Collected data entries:
# # # #

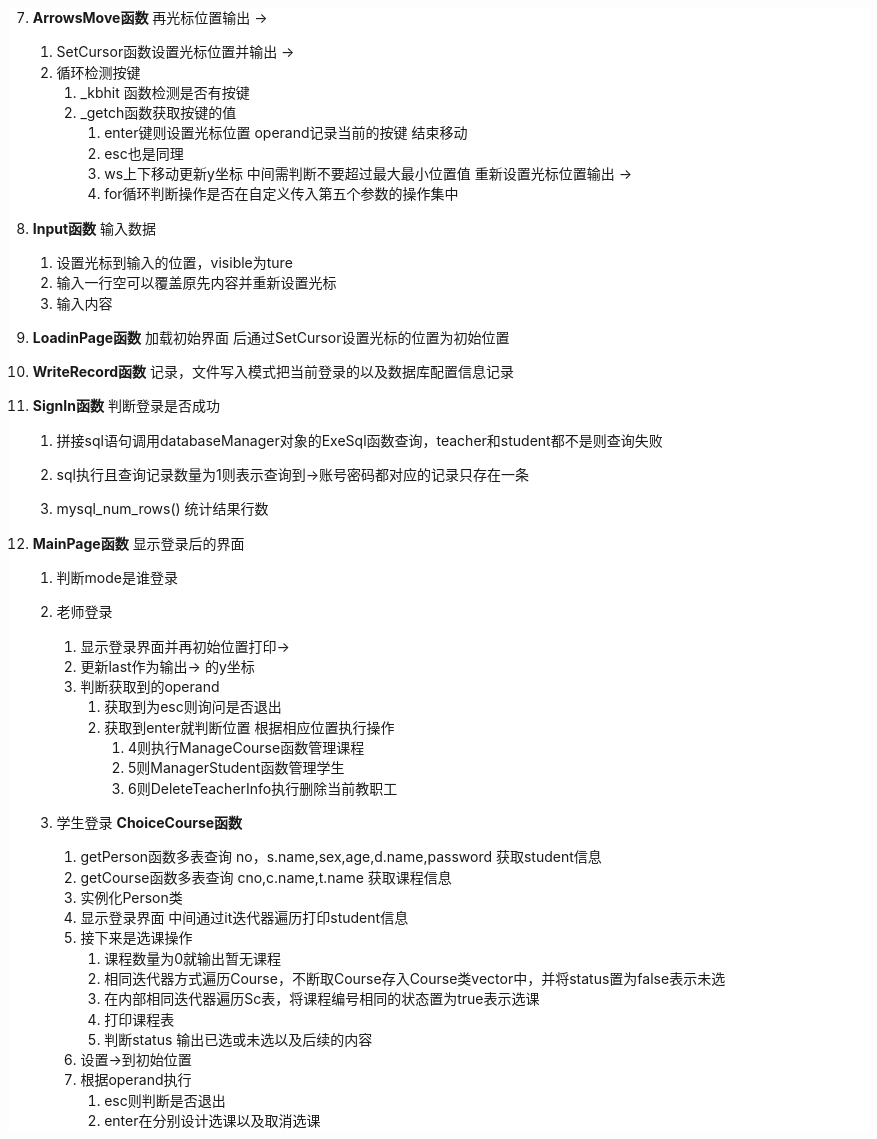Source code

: 7. **ArrowsMove函数** 再光标位置输出 -> 

   1. SetCursor函数设置光标位置并输出  ->
   2. 循环检测按键
      1. _kbhit 函数检测是否有按键
      2. _getch函数获取按键的值
         1. enter键则设置光标位置 operand记录当前的按键 结束移动
         2. esc也是同理
         3. ws上下移动更新y坐标 中间需判断不要超过最大最小位置值 重新设置光标位置输出 ->
         4. for循环判断操作是否在自定义传入第五个参数的操作集中

8. **Input函数** 输入数据

   1. 设置光标到输入的位置，visible为ture
   2. 输入一行空可以覆盖原先内容并重新设置光标
   3. 输入内容

9. **LoadinPage函数**   加载初始界面  后通过SetCursor设置光标的位置为初始位置

10. **WriteRecord函数**  记录，文件写入模式把当前登录的以及数据库配置信息记录

11. **SignIn函数** 判断登录是否成功

    1. 拼接sql语句调用databaseManager对象的ExeSql函数查询，teacher和student都不是则查询失败 

    2.  sql执行且查询记录数量为1则表示查询到->账号密码都对应的记录只存在一条

    3. mysql_num_rows() 统计结果行数

       

12. **MainPage函数** 显示登录后的界面

    1. 判断mode是谁登录

    2. 老师登录

       1. 显示登录界面并再初始位置打印-> 
       2. 更新last作为输出-> 的y坐标
       3. 判断获取到的operand
          1. 获取到为esc则询问是否退出 
          2. 获取到enter就判断位置 根据相应位置执行操作
             1. 4则执行ManageCourse函数管理课程
             2. 5则ManagerStudent函数管理学生
             3. 6则DeleteTeacherInfo执行删除当前教职工

    3. 学生登录 **ChoiceCourse函数**

       1. getPerson函数多表查询 no，s.name,sex,age,d.name,password 获取student信息
       2. getCourse函数多表查询 cno,c.name,t.name 获取课程信息
       3. 实例化Person类
       4. 显示登录界面 中间通过it迭代器遍历打印student信息
       5. 接下来是选课操作
          1. 课程数量为0就输出暂无课程
          2. 相同迭代器方式遍历Course，不断取Course存入Course类vector中，并将status置为false表示未选
          3. 在内部相同迭代器遍历Sc表，将课程编号相同的状态置为true表示选课
          4. 打印课程表
          5. 判断status  输出已选或未选以及后续的内容
       6. 设置->到初始位置
       7. 根据operand执行
          1. esc则判断是否退出
          2. enter在分别设计选课以及取消选课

# # # #

Restate the lines of the records exactly, starting at the first and stopping after the line with "1. 拼接sql语句调用da". Leave out any picture.

Source code

: 7. **ArrowsMove函数** 再光标位置输出 -> 

   1. SetCursor函数设置光标位置并输出  ->
   2. 循环检测按键
      1. _kbhit 函数检测是否有按键
      2. _getch函数获取按键的值
         1. enter键则设置光标位置 operand记录当前的按键 结束移动
         2. esc也是同理
         3. ws上下移动更新y坐标 中间需判断不要超过最大最小位置值 重新设置光标位置输出 ->
         4. for循环判断操作是否在自定义传入第五个参数的操作集中

8. **Input函数** 输入数据

   1. 设置光标到输入的位置，visible为ture
   2. 输入一行空可以覆盖原先内容并重新设置光标
   3. 输入内容

9. **LoadinPage函数**   加载初始界面  后通过SetCursor设置光标的位置为初始位置

10. **WriteRecord函数**  记录，文件写入模式把当前登录的以及数据库配置信息记录

11. **SignIn函数** 判断登录是否成功

    1. 拼接sql语句调用databaseManager对象的ExeSql函数查询，teacher和student都不是则查询失败 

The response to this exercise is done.